- **Exercise instructions**
Copy out each line below that contains the string "anyValue".

- **Supplied data**
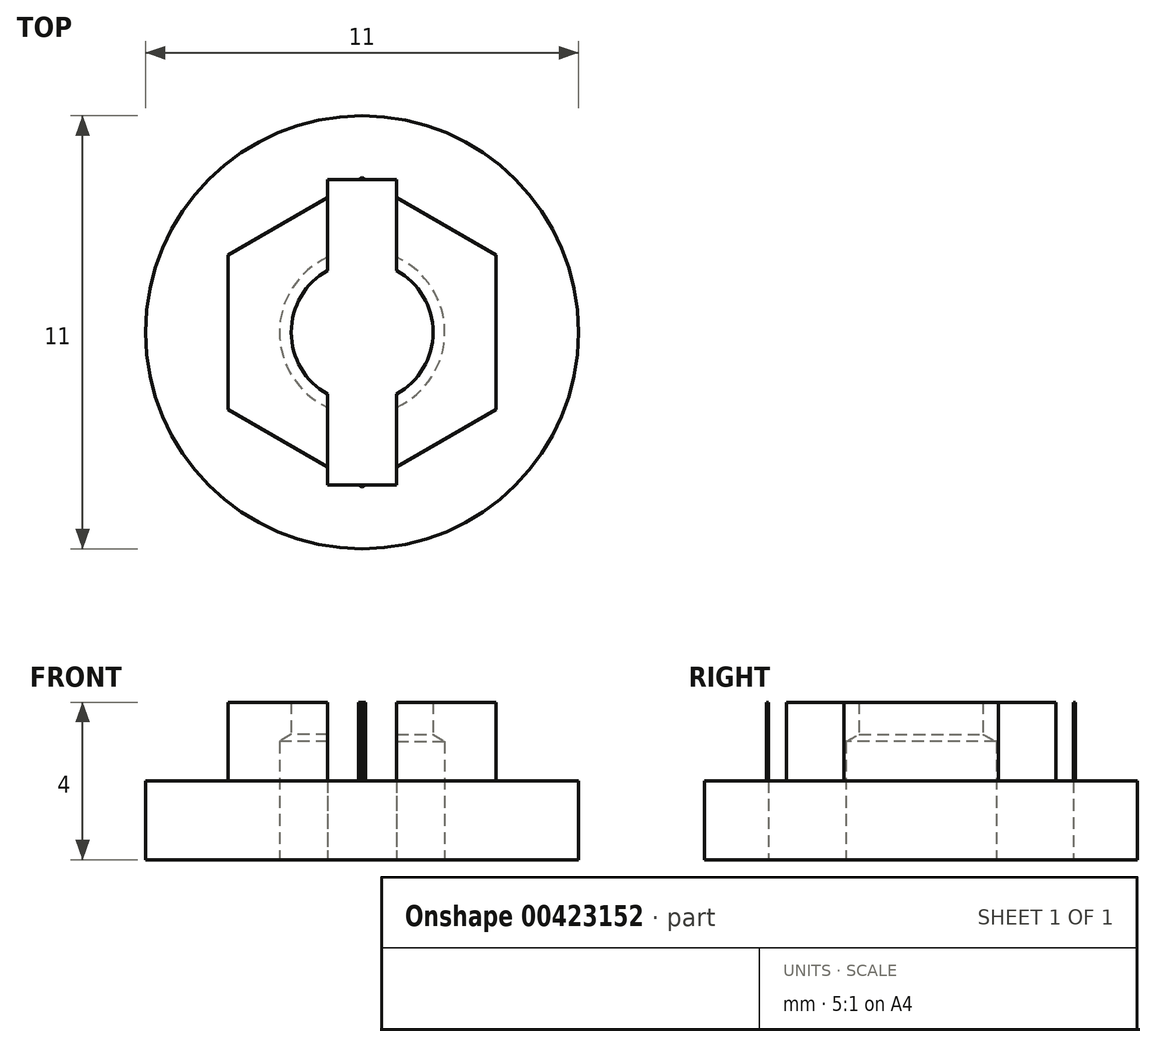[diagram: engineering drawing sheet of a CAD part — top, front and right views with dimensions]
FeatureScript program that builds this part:
annotation { "Feature Type Name" : "Feature", "Feature Type Description" : "" }
export const myFeature = defineFeature(function(context is Context, id is Id, definition is map)
    precondition{}
    {
        {
            assignVariable(context, id + "F0", {"name" : "hex_height", "anyValue" : 4});
        }
        {
            assignVariable(context, id + "F1", {"name" : "shaft_hole_diameter", "anyValue" : 3.6});
        }
        {
            assignVariable(context, id + "F2", {"name" : "base_hole_diameter", "anyValue" : 4.2});
        }
        {
            assignVariable(context, id + "F3", {"name" : "base_hole_depth", "anyValue" : 3});
        }
        {
            var Q0;
            Q0=qCreatedBy(makeId("Top.planeOp"),FACE);
            var sketch = newSketch(context, id + "F4", { "sketchPlane" : qUnion([Q0])});
            skPoint(sketch, "E0", {"position": v(0, 0) * mm});
            skCircle(sketch, "E1.cCircle", {"center": v(0, 0) * mm, "radius": 3.4 * mm, "construction": true});
            skLineSegment(sketch, "E1.0", {"start": v(3.4, 1.96) * mm, "end": v(3.4, -1.96) * mm});
            skLineSegment(sketch, "E1.1", {"start": v(3.4, -1.96) * mm, "end": v(0, -3.93) * mm});
            skLineSegment(sketch, "E1.2", {"start": v(0, -3.93) * mm, "end": v(-3.4, -1.96) * mm});
            skLineSegment(sketch, "E1.3", {"start": v(-3.4, -1.96) * mm, "end": v(-3.4, 1.96) * mm});
            skLineSegment(sketch, "E1.4", {"start": v(-3.4, 1.96) * mm, "end": v(0, 3.93) * mm});
            skLineSegment(sketch, "E1.5", {"start": v(0, 3.93) * mm, "end": v(3.4, 1.96) * mm});
            skPoint(sketch, "E1.0.midPoint", {"position": v(3.4, 0) * mm});
            skCircle(sketch, "E2", {"center": v(0, 0) * mm, "radius": 5.5 * mm});
            skSolve(sketch);
        }
        {
            var Q0;
            {var subQ0=sQuery(id+"F4.wireOp",EDGE,"E1.0");Q0=makeQuery(id+"F4.imprint","IMPRINT",FACE,{"disambiguationData":[TD([[makeQuery(id+"F4.imprint","IMPRINT",EDGE,{"derivedFrom":subQ0}),-1.0]])]});}
            var Q1;
            {var subQ0=sQuery(id+"F4.wireOp",EDGE,"E1.3");Q1=makeQuery(id+"F4.imprint","IMPRINT",FACE,{"disambiguationData":[TD([[makeQuery(id+"F4.imprint","IMPRINT",EDGE,{"derivedFrom":subQ0}),-1.0]])]});}
            var Q2;
            {var subQ5=sQuery(id+"F4.wireOp",EDGE,"E1.2");var subQ6=sQuery(id+"F4.wireOp",EDGE,"E1.1");var subQ7=makeQuery(id+"F4.imprint","INTERSECT",VERTEX,{"derivedFrom":[subQ6,subQ5]});Q2=makeQuery(id+"F4.imprint","IMPRINT",FACE,{"disambiguationData":[TD([[makeQuery(id+"F4.imprint","IMPRINT",EDGE,{"disambiguationData":[TD([[subQ7,1.0]])],"derivedFrom":subQ6}),-1.0]])]});}
            extrude(context, id + "F5", {"entities" : qUnion([Q0, Q1, Q2]), "depth" : (getVariable(context, 'hex_height')) * mm});
        }
        {
            var Q0;
            Q0 = qSketchRegion(id + "F4", true);
            extrude(context, id + "F6", {"entities" : qUnion([Q0]), "operationType" : NewBodyOperationType.ADD, "depth" : 2 * mm});
        }
        {
            var Q0;
            Q0=qCreatedBy(makeId("Top.planeOp"),FACE);
            var sketch = newSketch(context, id + "F7", { "sketchPlane" : qUnion([Q0])});
            skPoint(sketch, "E3.middle", {"position": v(0, 0) * mm});
            skLineSegment(sketch, "E4.bottom", {"start": v(0.88, 3.88) * mm, "end": v(-0.87, 3.88) * mm});
            skLineSegment(sketch, "E4.top", {"start": v(0.88, -3.88) * mm, "end": v(-0.88, -3.88) * mm});
            skLineSegment(sketch, "E4.left", {"start": v(0.88, 3.88) * mm, "end": v(0.88, -3.88) * mm});
            skLineSegment(sketch, "E4.right", {"start": v(-0.87, 3.88) * mm, "end": v(-0.88, -3.88) * mm});
            skSolve(sketch);
        }
        {
            var Q0;
            Q0 = qSketchRegion(id + "F7", true);
            var Q1;
            Q1=makeQuery(id+"F5.opExtrude","CAP_FACE",FACE,{"disambiguationData":[OSD([sQuery(id+"F4.wireOp",EDGE,"E1.0"),sQuery(id+"F4.wireOp",EDGE,"E1.1"),sQuery(id+"F4.wireOp",EDGE,"E1.2"),sQuery(id+"F4.wireOp",EDGE,"E1.3"),sQuery(id+"F4.wireOp",EDGE,"E1.4"),sQuery(id+"F4.wireOp",EDGE,"E1.5")])],"isStart":false});
            extrude(context, id + "F8", {"entities" : qUnion([Q0]), "operationType" : NewBodyOperationType.REMOVE, "oppositeDirection" : true, "endBoundEntityFace" : qUnion([Q1]), "depth" : -5 * mm});
        }
        {
            var Q0;
            {var subQ0=sQuery(id+"F4.wireOp",EDGE,"E1.5");var subQ1=sQuery(id+"F4.wireOp",EDGE,"E1.4");var subQ2=sQuery(id+"F4.wireOp",EDGE,"E1.3");var subQ3=sQuery(id+"F4.wireOp",EDGE,"E1.2");var subQ4=sQuery(id+"F4.wireOp",EDGE,"E1.1");var subQ5=sQuery(id+"F4.wireOp",EDGE,"E1.0");Q0=makeQuery(id+"F6.boolean.opBoolean","MERGE",FACE,{"derivedFrom":[makeQuery(id+"F5.opExtrude","CAP_FACE",FACE,{"disambiguationData":[OSD([subQ5,subQ4,subQ3,subQ2,subQ1,subQ0])],"isStart":true}),makeQuery(id+"F6.opExtrude","CAP_FACE",FACE,{"disambiguationData":[OSD([subQ5,subQ4,subQ3,subQ2,subQ1,subQ0,sQuery(id+"F4.wireOp",EDGE,"E2"),sQuery(id+"F4.wireOp",EDGE,"XI2Bt1tW-WjUK-xKQc-PAp0-KQXT2wfpSORE.bottom"),sQuery(id+"F4.wireOp",EDGE,"XI2Bt1tW-WjUK-xKQc-PAp0-KQXT2wfpSORE.top"),sQuery(id+"F4.wireOp",EDGE,"XI2Bt1tW-WjUK-xKQc-PAp0-KQXT2wfpSORE.left"),sQuery(id+"F4.wireOp",EDGE,"XI2Bt1tW-WjUK-xKQc-PAp0-KQXT2wfpSORE.right")])],"isStart":true})]});}
            var sketch = newSketch(context, id + "F9", { "sketchPlane" : qUnion([Q0])});
            skPoint(sketch, "E5", {"position": v(0, 0) * mm});
            skSolve(sketch);
        }
        {
            var Q0;
            Q0=sQuery(id+"F9.wireOp",VERTEX,"E5");
            var Q1;
            Q1=makeQuery(id+"F5.opExtrude","SWEPT_BODY",BODY,{"disambiguationData":[OSD([sQuery(id+"F4.wireOp",EDGE,"E1.0"),sQuery(id+"F4.wireOp",EDGE,"E1.1"),sQuery(id+"F4.wireOp",EDGE,"E1.2"),sQuery(id+"F4.wireOp",EDGE,"E1.3"),sQuery(id+"F4.wireOp",EDGE,"E1.4"),sQuery(id+"F4.wireOp",EDGE,"E1.5")])]});
            hole(context, id + "F10", {"style" : HoleStyle.SIMPLE, "endStyle" : HoleEndStyle.THROUGH, "holeDiameter" : (getVariable(context, 'shaft_hole_diameter')) * mm, "isTappedThrough" : true, "tappedDepth" : 12.7 * mm, "tapClearance" : 3, "locations" : qUnion([Q0]), "scope" : qUnion([Q1])});
        }
        {
            var Q0;
            Q0=sQuery(id+"F9.wireOp",VERTEX,"E5");
            var Q1;
            Q1=makeQuery(id+"F5.opExtrude","SWEPT_BODY",BODY,{"disambiguationData":[OSD([sQuery(id+"F4.wireOp",EDGE,"E1.0"),sQuery(id+"F4.wireOp",EDGE,"E1.1"),sQuery(id+"F4.wireOp",EDGE,"E1.2"),sQuery(id+"F4.wireOp",EDGE,"E1.3"),sQuery(id+"F4.wireOp",EDGE,"E1.4"),sQuery(id+"F4.wireOp",EDGE,"E1.5")])]});
            hole(context, id + "F11", {"style" : HoleStyle.SIMPLE, "endStyle" : HoleEndStyle.BLIND, "holeDiameter" : (getVariable(context, 'base_hole_diameter')) * mm, "holeDepth" : (getVariable(context, 'base_hole_depth')) * mm, "isTappedThrough" : true, "tappedDepth" : 12.7 * mm, "tapClearance" : 3, "startFromSketch" : true, "locations" : qUnion([Q0]), "scope" : qUnion([Q1])});
        }
    });
annotation { "Feature Type Name" : "Feature", "Feature Type Description" : "" }
export const myFeature = defineFeature(function(context is Context, id is Id, definition is map)
    precondition{}
    {
        {
            var Q0;
            Q0=qCreatedBy(makeId("Front.planeOp"),FACE);
            var sketch = newSketch(context, id + "F0", { "sketchPlane" : qUnion([Q0])});
            skCircle(sketch, "E0", {"center": v(0, 0) * mm, "radius": 0.11 * mm});
            skCircle(sketch, "E1", {"center": v(0, 0) * mm, "radius": 0.25 * mm});
            skCircle(sketch, "E2", {"center": v(0, 0) * mm, "radius": 0.35 * mm});
            skSolve(sketch);
        }
        {
            var Q0;
            Q0=makeQuery(id+"F0.imprint","IMPRINT",FACE,{"disambiguationData":[TD([[makeQuery(id+"F0.imprint","IMPRINT",EDGE,{"derivedFrom":sQuery(id+"F0.wireOp",EDGE,"E1")}),-1.0]])]});
            var Q1;
            Q1=makeQuery(id+"F0.imprint","IMPRINT",FACE,{"disambiguationData":[TD([[makeQuery(id+"F0.imprint","IMPRINT",EDGE,{"derivedFrom":sQuery(id+"F0.wireOp",EDGE,"E0")}),1.0]])]});
            extrude(context, id + "F1", {"entities" : qUnion([Q0, Q1]), "oppositeDirection" : true, "depth" : 1 * mm, "offsetDistance" : 25 * mm});
        }
        {
            var Q0;
            Q0=qCreatedBy(makeId("Top.planeOp"),FACE);
            var sketch = newSketch(context, id + "F2", { "sketchPlane" : qUnion([Q0])});
            skLineSegment(sketch, "E3", {"start": v(0.35, 0) * mm, "end": v(0.35, 1) * mm});
            skLineSegment(sketch, "E4", {"start": v(-0.35, 1) * mm, "end": v(-0.35, 0) * mm});
            skLineSegment(sketch, "E5", {"start": v(0.11, 0) * mm, "end": v(0.11, 1) * mm});
            skLineSegment(sketch, "E6", {"start": v(-0.11, 1) * mm, "end": v(-0.11, 0) * mm});
            skLineSegment(sketch, "E7", {"start": v(0, 0.93) * mm, "end": v(0, -1.02) * mm});
            skLineSegment(sketch, "E8", {"start": v(0.25, 0) * mm, "end": v(0.25, 1) * mm});
            skLineSegment(sketch, "E9", {"start": v(-0.25, 1) * mm, "end": v(-0.25, 0) * mm});
            skLineSegment(sketch, "E10", {"start": v(-0.11, 0) * mm, "end": v(0, -0.4) * mm});
            skLineSegment(sketch, "E11", {"start": v(0, -0.4) * mm, "end": v(0, -0.4) * mm});
            skLineSegment(sketch, "E12", {"start": v(0.1, 0) * mm, "end": v(0, -0.4) * mm});
            skLineSegment(sketch, "E13", {"start": v(-1.83, -0.4) * mm, "end": v(1.75, -0.4) * mm, "construction": true});
            skLineSegment(sketch, "E14", {"start": v(0.25, 0) * mm, "end": v(0.35, 0) * mm});
            skLineSegment(sketch, "E15", {"start": v(-0.11, 0) * mm, "end": v(0.11, 0) * mm});
            skLineSegment(sketch, "E16.MirrorCS", {"start": v(-0.25, 0) * mm, "end": v(-0.35, 0) * mm});
            skLineSegment(sketch, "E17", {"start": v(-0.35, 0) * mm, "end": v(-0.15, 0) * mm});
            skLineSegment(sketch, "E18", {"start": v(-0.15, 0) * mm, "end": v(-0.03, -0.37) * mm});
            skLineSegment(sketch, "E19", {"start": v(-0.03, -0.37) * mm, "end": v(-0.08, -0.4) * mm});
            skLineSegment(sketch, "E20", {"start": v(-0.07, -0.4) * mm, "end": v(-0.35, 0) * mm});
            skLineSegment(sketch, "E21.MirrorCS", {"start": v(0.07, -0.4) * mm, "end": v(0.35, 0) * mm});
            skLineSegment(sketch, "E22.MirrorCS", {"start": v(0.03, -0.37) * mm, "end": v(0.08, -0.4) * mm});
            skLineSegment(sketch, "E23.MirrorCS", {"start": v(0.15, 0) * mm, "end": v(0.03, -0.37) * mm});
            skLineSegment(sketch, "E24.MirrorCS", {"start": v(0.35, 0) * mm, "end": v(0.15, 0) * mm});
            skSolve(sketch);
        }
        {
            var Q0;
            {var subQ1=sQuery(id+"F2.wireOp",EDGE,"E21.MirrorCS");Q0=makeQuery(id+"F2.imprint","IMPRINT",FACE,{"disambiguationData":[TD([[makeQuery(id+"F2.imprint","IMPRINT",EDGE,{"derivedFrom":subQ1}),1.0]])]});}
            var Q1;
            {var subQ0=sQuery(id+"F2.wireOp",EDGE,"E18");Q1=makeQuery(id+"F2.imprint","IMPRINT",FACE,{"disambiguationData":[TD([[makeQuery(id+"F2.imprint","IMPRINT",EDGE,{"derivedFrom":subQ0}),-1.0]])]});}
            extrude(context, id + "F3", {"entities" : qUnion([Q0, Q1]), "operationType" : NewBodyOperationType.ADD, "endBound" : BoundingType.SYMMETRIC, "depth" : 0.01 * mm, "offsetDistance" : 25 * mm});
        }
        {
            var Q0;
            {var subQ5=sQuery(id+"F2.wireOp",EDGE,"E12");Q0=makeQuery(id+"F2.imprint","IMPRINT",FACE,{"disambiguationData":[TD([[makeQuery(id+"F2.imprint","IMPRINT",EDGE,{"derivedFrom":subQ5}),-1.0]])]});}
            var Q1;
            Q1=sQuery(id+"F2.wireOp",EDGE,"E7");
            revolve(context, id + "F4", {"operationType" : NewBodyOperationType.ADD, "entities" : qUnion([Q0]), "axis" : qUnion([Q1]), "revolveType" : RevolveType.FULL});
        }
        {
            var Q0;
            Q0=qCreatedBy(makeId("Right.planeOp"),FACE);
            var sketch = newSketch(context, id + "F5", { "sketchPlane" : qUnion([Q0])});
            skLineSegment(sketch, "E25", {"start": v(-0.43, 0.02) * mm, "end": v(-0.17, -0.17) * mm});
            skPoint(sketch, "E26.0", {"position": v(-0.4, 0) * mm});
            skLineSegment(sketch, "E27", {"start": v(-0.17, -0.17) * mm, "end": v(0.4, -0.39) * mm});
            skLineSegment(sketch, "E28", {"start": v(0.4, -0.39) * mm, "end": v(0.07, -0.8) * mm});
            skLineSegment(sketch, "E29", {"start": v(0.07, -0.8) * mm, "end": v(-0.43, 0.02) * mm});
            skSolve(sketch);
        }
        {
            var Q0;
            Q0 = qSketchRegion(id + "F5", true);
            extrude(context, id + "F6", {"entities" : qUnion([Q0]), "operationType" : NewBodyOperationType.REMOVE, "endBound" : BoundingType.SYMMETRIC, "oppositeDirection" : true, "depth" : 25 * mm, "offsetDistance" : 25 * mm});
        }
    });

- **In response**
            assignVariable(context, id + "F0", {"name" : "hex_height", "anyValue" : 4});
            assignVariable(context, id + "F1", {"name" : "shaft_hole_diameter", "anyValue" : 3.6});
            assignVariable(context, id + "F2", {"name" : "base_hole_diameter", "anyValue" : 4.2});
            assignVariable(context, id + "F3", {"name" : "base_hole_depth", "anyValue" : 3});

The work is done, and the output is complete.